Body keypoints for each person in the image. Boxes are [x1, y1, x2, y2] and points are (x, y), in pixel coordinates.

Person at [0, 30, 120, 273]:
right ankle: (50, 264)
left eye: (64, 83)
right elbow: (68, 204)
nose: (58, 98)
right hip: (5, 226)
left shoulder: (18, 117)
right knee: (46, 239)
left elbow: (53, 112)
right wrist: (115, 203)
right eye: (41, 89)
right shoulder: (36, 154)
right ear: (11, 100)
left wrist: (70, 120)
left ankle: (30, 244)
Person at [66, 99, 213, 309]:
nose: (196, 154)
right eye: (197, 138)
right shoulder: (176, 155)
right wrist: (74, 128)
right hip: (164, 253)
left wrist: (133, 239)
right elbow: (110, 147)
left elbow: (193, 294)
◆ ◆ ◆ ◆ ◆
*Prompt*.
Give back exactly the lines running from the line containing "left wrist: (70, 120)" through the end of the material above, both included, and nothing beyond them.

*Solution to this problem*.
left wrist: (70, 120)
left ankle: (30, 244)
Person at [66, 99, 213, 309]:
nose: (196, 154)
right eye: (197, 138)
right shoulder: (176, 155)
right wrist: (74, 128)
right hip: (164, 253)
left wrist: (133, 239)
right elbow: (110, 147)
left elbow: (193, 294)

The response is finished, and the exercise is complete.